Wir befinden uns heute in einer Phase eines historisch nie dagewesenen Überflusses, in der uns kaum mehr ein soziales Entbehrungs- oder Verlusterlebnis den hohen Wert unseres gegenwärtigen Lebens verdeutlicht. Fatalerweise ist dieser Überfluss keineswegs nur das späte Ergebnis eines einst aus der Not geborenen effizienten Wirtschaftens, sondern ursprünglich genauso motiviert vom Wunsch, der Kostbarkeit des Lebens habhaft zu werden.

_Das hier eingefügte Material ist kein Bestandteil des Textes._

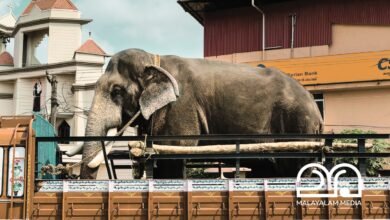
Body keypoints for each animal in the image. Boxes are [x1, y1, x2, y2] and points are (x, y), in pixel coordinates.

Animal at [68, 49, 322, 180]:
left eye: (116, 91)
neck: (155, 59)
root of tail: (315, 105)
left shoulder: (180, 106)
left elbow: (174, 151)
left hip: (298, 125)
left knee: (292, 168)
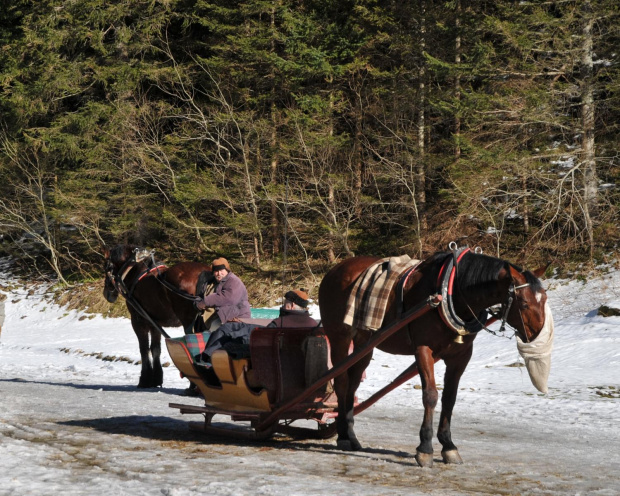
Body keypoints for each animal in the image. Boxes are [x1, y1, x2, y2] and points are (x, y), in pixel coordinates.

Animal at [100, 244, 209, 388]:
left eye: (106, 266)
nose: (107, 293)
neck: (134, 269)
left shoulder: (138, 321)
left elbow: (144, 349)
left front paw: (144, 379)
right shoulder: (154, 323)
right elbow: (155, 349)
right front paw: (156, 378)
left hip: (188, 322)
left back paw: (193, 385)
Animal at [320, 250, 552, 466]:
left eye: (544, 299)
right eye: (523, 303)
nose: (536, 335)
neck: (453, 292)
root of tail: (334, 270)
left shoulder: (460, 356)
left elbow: (449, 398)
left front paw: (448, 445)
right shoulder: (424, 350)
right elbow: (430, 395)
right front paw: (425, 448)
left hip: (364, 343)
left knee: (353, 384)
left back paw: (349, 434)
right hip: (339, 337)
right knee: (341, 382)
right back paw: (343, 436)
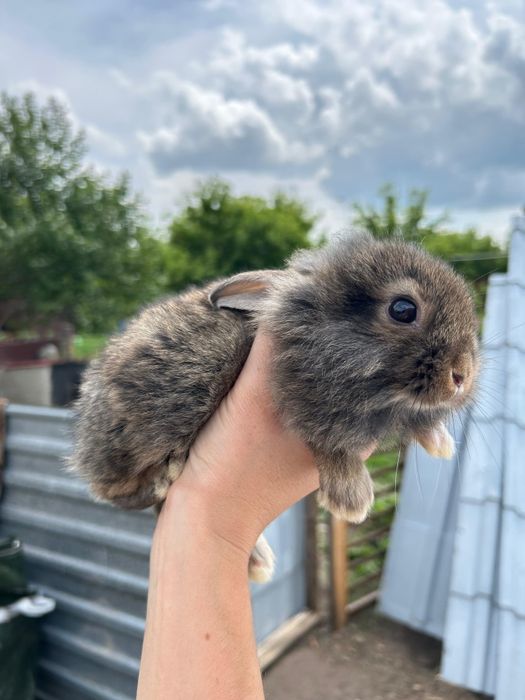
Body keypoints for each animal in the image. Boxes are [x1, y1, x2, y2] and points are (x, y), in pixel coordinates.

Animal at [71, 233, 479, 583]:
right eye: (403, 309)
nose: (462, 375)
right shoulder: (304, 400)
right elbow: (330, 443)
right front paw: (352, 497)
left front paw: (439, 442)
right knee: (117, 491)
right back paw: (163, 477)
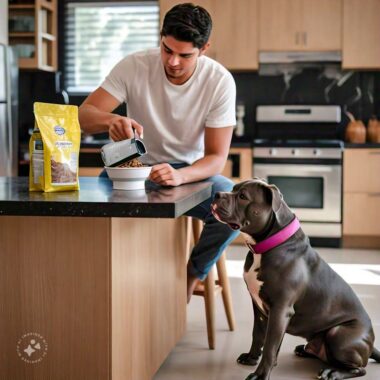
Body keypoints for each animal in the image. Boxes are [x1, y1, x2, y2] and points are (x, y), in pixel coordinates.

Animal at [211, 179, 380, 380]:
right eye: (233, 189)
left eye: (243, 196)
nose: (217, 195)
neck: (267, 245)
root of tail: (371, 344)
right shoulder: (259, 308)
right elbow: (258, 335)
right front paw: (251, 357)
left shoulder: (280, 310)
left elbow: (270, 346)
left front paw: (260, 374)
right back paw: (305, 350)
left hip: (337, 333)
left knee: (359, 368)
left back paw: (332, 372)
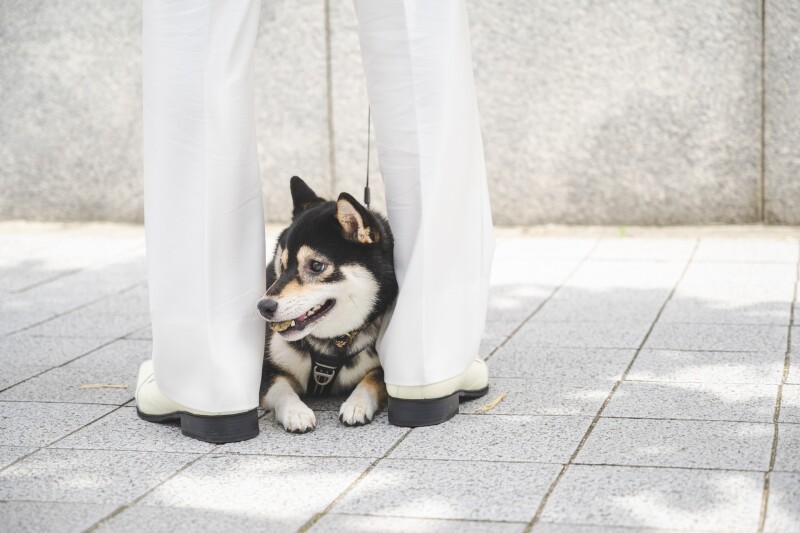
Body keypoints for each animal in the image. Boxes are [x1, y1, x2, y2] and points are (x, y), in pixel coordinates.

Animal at [258, 176, 398, 432]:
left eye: (316, 266)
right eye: (282, 265)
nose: (263, 307)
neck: (333, 345)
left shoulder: (384, 366)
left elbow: (372, 379)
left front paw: (356, 404)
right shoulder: (265, 370)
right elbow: (282, 388)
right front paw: (296, 411)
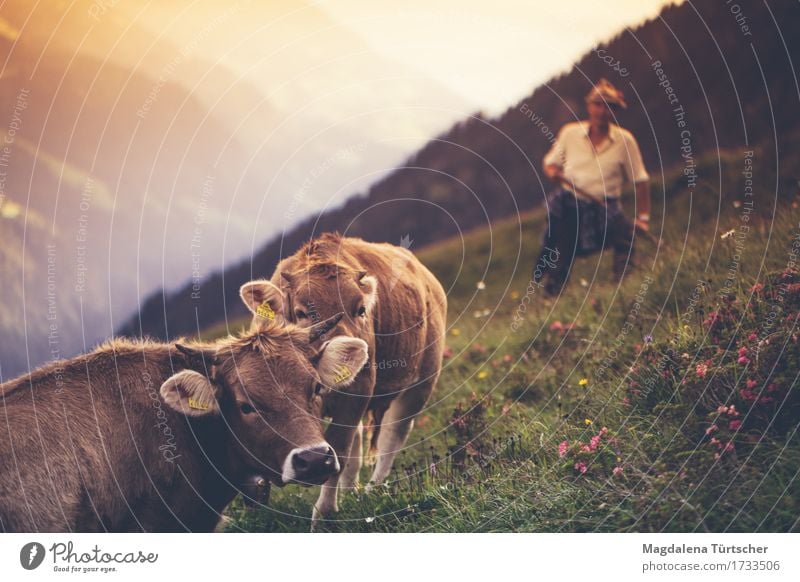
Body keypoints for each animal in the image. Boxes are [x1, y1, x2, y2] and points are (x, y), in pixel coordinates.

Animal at [245, 234, 444, 528]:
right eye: (302, 313)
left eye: (360, 309)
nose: (345, 348)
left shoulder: (357, 391)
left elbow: (337, 448)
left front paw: (324, 515)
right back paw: (351, 491)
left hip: (423, 380)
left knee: (393, 434)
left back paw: (373, 488)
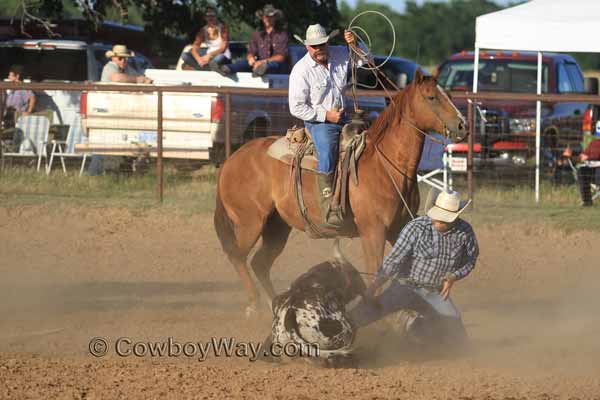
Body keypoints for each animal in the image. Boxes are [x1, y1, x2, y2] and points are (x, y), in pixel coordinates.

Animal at [213, 70, 466, 314]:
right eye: (431, 97)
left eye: (449, 95)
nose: (463, 125)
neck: (386, 165)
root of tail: (231, 160)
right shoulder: (373, 231)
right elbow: (376, 277)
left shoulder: (399, 229)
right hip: (250, 222)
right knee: (237, 256)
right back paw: (254, 306)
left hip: (277, 226)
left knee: (259, 263)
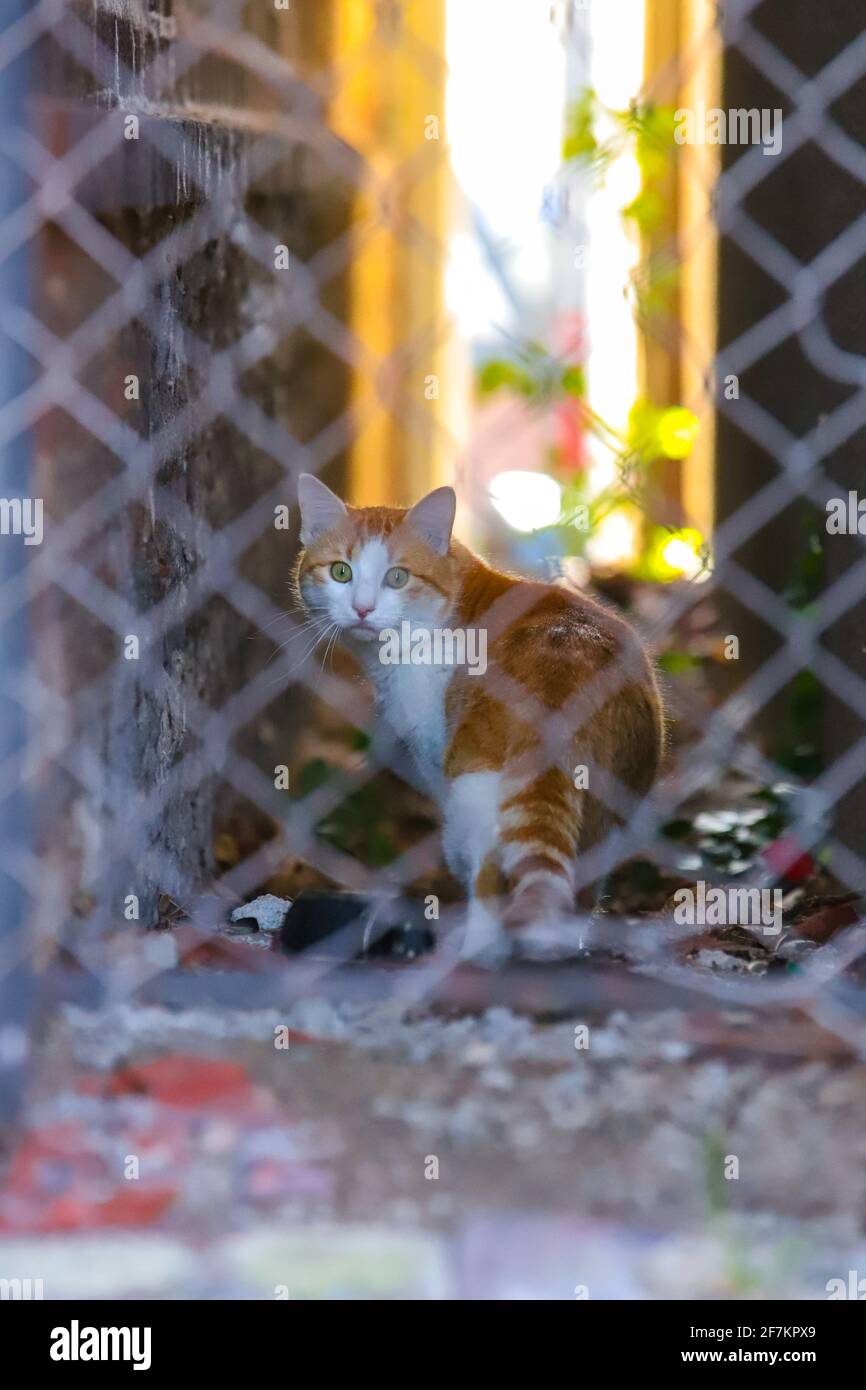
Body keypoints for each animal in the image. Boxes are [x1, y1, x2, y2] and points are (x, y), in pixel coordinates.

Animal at [293, 472, 664, 961]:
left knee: (488, 877)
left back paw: (478, 952)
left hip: (474, 784)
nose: (362, 609)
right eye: (341, 571)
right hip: (615, 803)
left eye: (397, 577)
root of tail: (566, 663)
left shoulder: (436, 747)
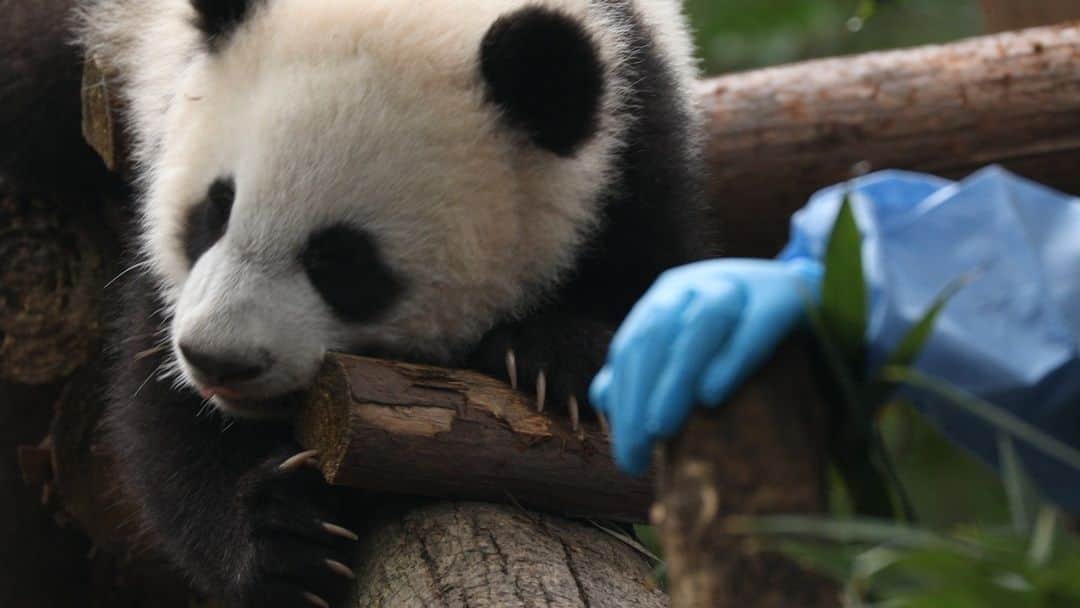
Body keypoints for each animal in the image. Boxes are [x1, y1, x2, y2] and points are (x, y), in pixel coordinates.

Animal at [9, 0, 712, 605]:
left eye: (341, 261)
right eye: (215, 208)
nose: (219, 361)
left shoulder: (631, 139)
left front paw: (557, 358)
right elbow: (160, 413)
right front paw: (282, 543)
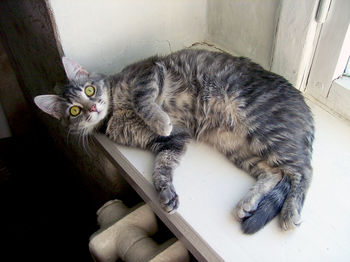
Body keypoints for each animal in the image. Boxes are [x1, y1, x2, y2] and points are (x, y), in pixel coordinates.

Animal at [34, 49, 314, 233]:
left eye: (90, 90)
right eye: (74, 111)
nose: (92, 108)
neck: (115, 112)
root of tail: (304, 105)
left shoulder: (148, 73)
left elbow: (142, 100)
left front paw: (159, 119)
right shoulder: (170, 142)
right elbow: (161, 168)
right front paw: (165, 193)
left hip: (263, 129)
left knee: (303, 172)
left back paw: (290, 211)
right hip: (238, 147)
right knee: (273, 173)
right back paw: (248, 202)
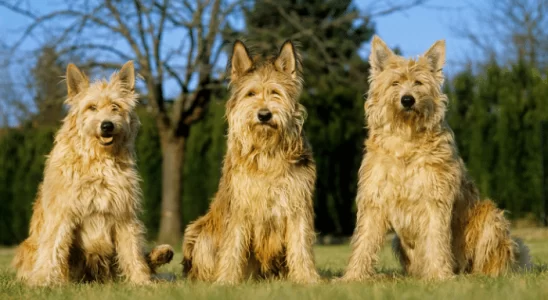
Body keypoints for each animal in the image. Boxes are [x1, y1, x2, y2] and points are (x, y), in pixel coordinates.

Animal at [12, 61, 173, 286]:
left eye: (115, 106)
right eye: (92, 107)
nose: (107, 125)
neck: (99, 160)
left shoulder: (124, 214)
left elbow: (132, 251)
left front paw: (141, 280)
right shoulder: (62, 213)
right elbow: (53, 247)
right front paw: (43, 280)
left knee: (142, 257)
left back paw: (161, 255)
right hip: (29, 248)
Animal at [182, 39, 318, 284]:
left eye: (275, 93)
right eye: (251, 94)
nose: (264, 115)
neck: (266, 153)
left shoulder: (297, 203)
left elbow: (301, 244)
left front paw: (307, 278)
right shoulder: (239, 205)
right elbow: (233, 246)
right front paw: (226, 280)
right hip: (200, 233)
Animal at [342, 35, 532, 282]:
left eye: (418, 83)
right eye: (395, 83)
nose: (407, 100)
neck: (407, 139)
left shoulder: (434, 199)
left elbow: (436, 238)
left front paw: (439, 276)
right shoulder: (374, 199)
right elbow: (365, 240)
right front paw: (353, 276)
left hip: (491, 217)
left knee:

Wer schon genug hat, der versucht nur zu gern, durch Anhäufung, durch noch mehr Konsum sein Glück zu vermehren. Man könnte sagen: Überflussgesellschaften verlieren „mangels eines Mangels“ generell den Sinn für das Schöne des Lebens, und statt ihr Wohl in der „schönen Normalität“ zu suchen, versuchen sie, den Weg über das Anhäufen und Verwalten materieller Güter zu gehen. Haben oder Sein, nannte das Erich Fromm.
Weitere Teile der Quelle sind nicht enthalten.